Malta, Denmark and the United Kingdom; unlikely bedfellows at first glance. These countries are in the spotlight of European politics this week. Monday saw a shift in tone for the European Union, as it took a step towards military cooperation with the establishment of the Permanent Structured Cooperation (PESCO). This change in the member states’ attitudes, previously recalcitrant with respect to the prospect of a European military alliance, follows uncertainty regarding the future of NATO and other political calculations.
The geo-political scene of late has been characterised by the flaring up of old tensions and the escalation of conflicts. The European Union stands relatively untouched amidst this sea of turmoil to which it once oscillated so readily and violently. The last year or so has seen the resurgence of the idea that the EU may be a forum for structured military cooperation of a more permanent and less reactionary nature. The European Commission welcomed the Council’s decision to formally approve a plan towards this end, with the approval of 17 projects of joint cooperation in areas such as ‘military mobility, maritime surveillance, and cyber security’.
The greatest catalysts for this action seem to have been the President of the Commission, Jean-Claude Juncker, and the French President Emmanuel Macron. The former had spoken glowingly of the prospect of actualising this potential of the Lisbon Treaty in a speech he made in June of this year. Macron, for his part, has seen the implementation of this military pact as a strengthening of the European Project, in keeping with his electoral promises of last year. The Lisbon Treaty, seen by many as a way to eventuate the aims of the failed Constitutional Treaty in a less forceful and more palatable form, sought to break from the strictures and limitations that the Union had faced with regard to military cooperation. However, as expected, countries were given the choice to opt-out of such a forum upon its realisation.
Though the abdication of three countries from this incremental approach to a defence pact might seem disheartening to the untrained eye, it was to be expected. Firstly, the United Kingdom, set to leave the Union in 2019, could hardly be expected to be included in this lasting commitment. Secondly the Danish government has its hands tied to a certain degree. In the 1992 referendum for the approval of the Maastricht Treaty, Danes rejected the Treaty, a move many chalked up to, in part, a reluctance to be caught up in a military union. This led to the government of the time negotiating an opt-out on such matters for Denmark, an opt-out which persists till this day. However, the most curious case for us Maltese is of course our islands’ say in the matter.

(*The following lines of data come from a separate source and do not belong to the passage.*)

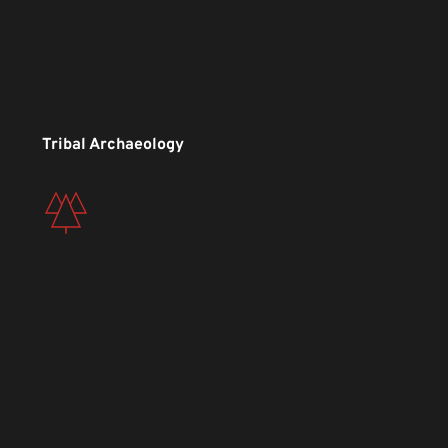
Tribal Archaeology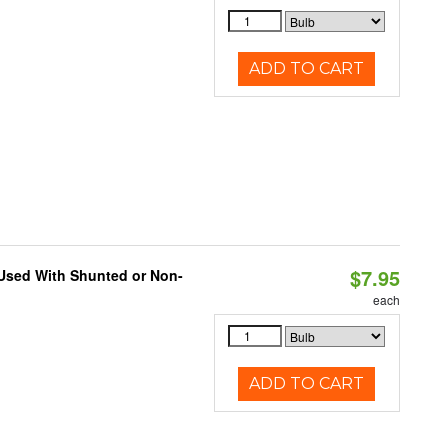
ADD TO CART
$7.95
 Used With Shunted or Non-
each
ADD TO CART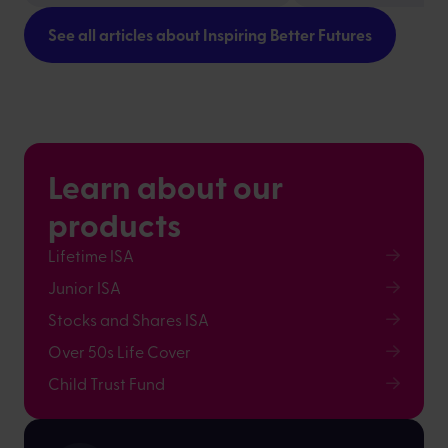
See all articles about Inspiring Better Futures
Learn about our
products
Lifetime ISA
Junior ISA
Stocks and Shares ISA
Over 50s Life Cover
Child Trust Fund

The crux of Malta’s hesitation lies in the neutrality clause enshrined in Section 1(3) of the Maltese Constitution which holds that Malta should not participate “in any military alliance.” Though a sparse body of judgments relating to the clause gives little guidance to the full scope of its implementation, one cannot easily escape the explicit prohibition of a military alliance. For this reason, the current administration has decided to opt-out of the pact at this point until the choice becomes clearer and the constitutionality of such an action can be established. This hesitation on the part of Malta was unsurprising as following a debate hosted by JEF Malta this October, politicians of diverse political persuasions expressed their wariness in approaching membership in any military union.
The European Union has taken a decisive turn towards further cooperation in security matters, complementing its wide ranging economic and social competencies. It remains to be seen whether Malta will follow suit in due time or remain a principled objector to this growing aspect of European militarisation.